“But he won’t be,” Michael urged hopefully.

“He’d be happier at the House all the same,” Alan said. “He’d find his own set there.”

“But so he can at St. Mary’s.”

“Then it isn’t a democracy,” Alan stoutly maintained.

“I say, Alan,” exclaimed Michael, in surprise. “You’re getting quite a logician.”

“Well, you always persist in treating me like an idiot,” said Alan. “But I am reading Honor Mods. It’s a swat, but I’ve got to get some sort of a class.”

“You’ll probably get a first,” said Michael.

Yet how curious it was to think of Alan, whom he still regarded as chiefly a good-looking and capable athlete, taking a first class in a school he himself had indolently passed over.

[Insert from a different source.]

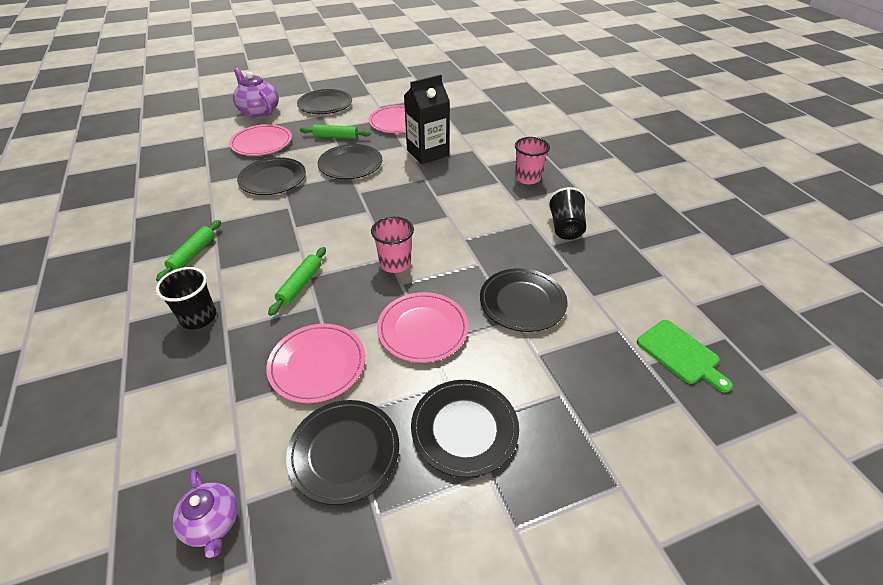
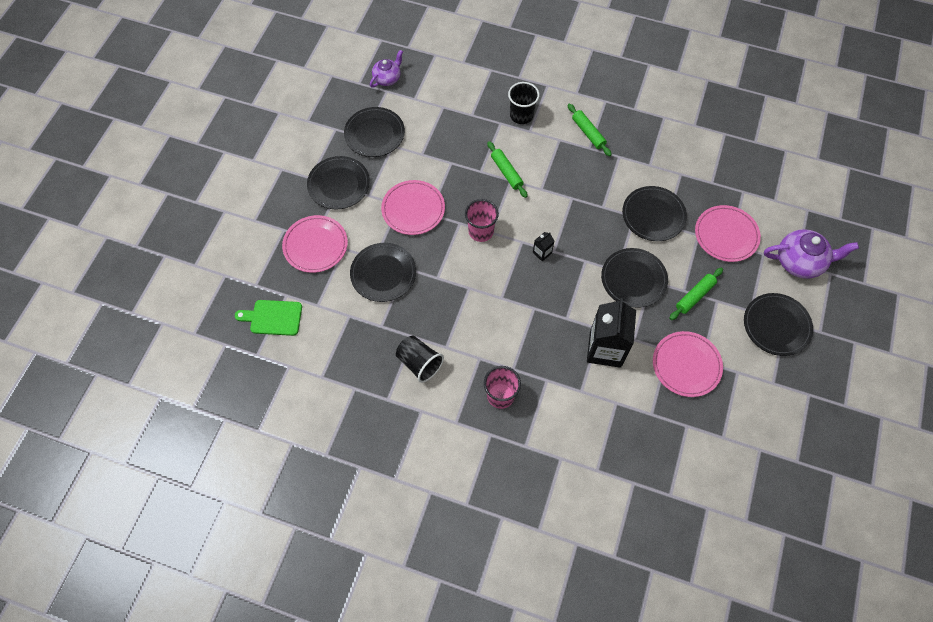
camera: 130 degrees right, 20 degrees up
(212, 523) = (387, 78): purple teapot -> purple teapot turned 120 degrees clockwise
(317, 364) = (435, 149): pink plate -> pink plate (315, 245)
(377, 216) = (542, 253): none -> black carton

Of course he would never take a first. He was too much occupied with the perfection of new leg-breaks. And what would he do after his degree, his third in greats? A third was the utmost Michael mentally allowed him in the Final Schools.

“I suppose you’ll ultimately try for the Indian Civil?” Michael asked. “Do you remember when we used to lie awake talking in bed at Carlington Road? It was always going to be me who did everything intellectual; you were always the sportsman.”

“I am still. Michael, I think I’ve got a chance of my blue this year. If I can keep that leg-break,” he added fervidly. “There’s no slow right-hander of much class in the Varsity. I worked like a navvy at that leg-break last vac.”